Create a Naïve Bayes Model
Naïve Bayes simply “smoothens” the dataset based on the conditional probabilities, basically computes the average probability of an event given a set of characteristics.
The Naïve Bayes algorithm is included in Anatella mainly because of historical reasons (and for explanatory/teaching purposes). Indeed, from a pratical point-of-view, the “Naïve Bayes” algorhtm is not very useful anymore because:
•It’s impractical to use because the “Naïve Bayes” algorithm assumes that all your predictor variables are 100% un-correlated, which never happens in practice. Thus, before using the Naïve Bayes Action, you should first compute the Correlation Matrix (using the Covariance Action from section 5.7.11) to decide which variables you’ll keep inside your dataset (you must only keep un-correlated columns). This “cleaning” procedure is difficult and very time-consumming.

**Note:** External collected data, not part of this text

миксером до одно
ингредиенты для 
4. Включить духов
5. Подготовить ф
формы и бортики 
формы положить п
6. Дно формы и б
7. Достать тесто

•Compared to other modeling algorithms, the “Naïve Bayes” algorithm is not very accurate (other algorithms have typically higher AUC, and higher accuracy). This fact is visible in all datamining competitions (KDD cups, Kaggle) where the “Naïve Bayes” algorithm always ranks amongst the worst algorithms.
To use the Naïve Bayes action, simply select the predictors, target, and set the model output file name.